As anyone who has faced an illness will attest, nurses are a vital part of a care team and often have the most direct contact with patients. As a result, nurses are well positioned to identify patient needs and often have innovative ideas to improve the healthcare experience. Through a continued partnership with the Rita and Alex Hillman Foundation (Hillman), AVDF is helping fund early-stage, nurse-led projects aimed at improving care for vulnerable patient populations facing serious illness. Often these projects are pre-evidence base, and the AVDF and Hillman funding provides valuable resources that the project leaders can utilize to gather initial evidence and can leverage when applying for future grant awards.
“Early-stage funding is critically important for the ability to engage in development of programs that are truly innovative and founded on principles of design-thinking. This approach to supporting the pilot-stage of program development is the only way we will be able to solve the complex problems we are facing in serving the most vulnerable in need of health care services,” said Casey Shillam, PhD, RN, Dean of the School of Nursing at the University of Portland and 2019 grant recipient.

:::::

#### [Directions]
A – Answer these questions from the text on funding for nurse-led projects:
(i) Which foundation does AVDF partner with to fund the projects?
(ii) What patient populations are the projects aimed at?
(iii) What school does Casey Shillam lead as dean?
B – List every credential, title, or designation that the text on funding for nurse-led projects gives after Casey Shillam's name.
C – Write a continuation of the text on funding for nurse-led projects, starting after its final sentence.

#### [Given entries]
:::::

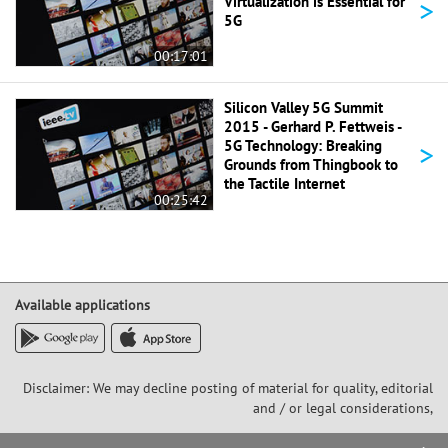
>
Virtualization is Essential for
5G
00:17:01
Silicon Valley 5G Summit
2015 - Gerhard P. Fettweis -
>
5G Technology: Breaking
Grounds from Thingbook to
the Tactile Internet
00:25:42
Available applications
Disclaimer: We may decline posting of material for quality, editorial
and / or legal considerations,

:::::

#### [Answers to the exercises]
A –
(i) The Rita and Alex Hillman Foundation (Hillman)
(ii) Vulnerable patient populations facing serious illness
(iii) The School of Nursing at the University of Portland

B –
- PhD
- RN
- Dean of the School of Nursing at the University of Portland
- 2019 grant recipient

C –
In addition to increasing the evidence base for palliative care and seeding new innovative ideas, the partnership also seeks to improve serious illness care for vulnerable populations. The projects funded through the AVDF and Hillman partnership specifically seek to meet the needs of populations who have historically struggled against discrimination and indifference. These populations include Black, Indigenous, and People of Color (BIPOC), the economically disadvantaged, LGBTQ people, people experiencing homelessness, low-income rural populations, and other groups that tend to encounter obstacles to accessing quality healthcare.
“The pandemic has made disparities in palliative and end-of-life care even more painfully clear,” said Rachael Watman, Vice President of Programs at the Rita & Alex Hillman Foundation. “Together with our partners at the Arthur Vining Davis Foundations, we are committed to addressing these gaps in care and advancing innovative ideas to serve marginalized populations.”
Through the most recent grant partnership, AVDF and Hillman have pledged to provide at least seven grant awards to promising projects in 2022. Since the programs’ inception in 2018, and through the partnership established in 2021, 22 nurse-driven efforts have been supported and more than $1 million in funding has been awarded.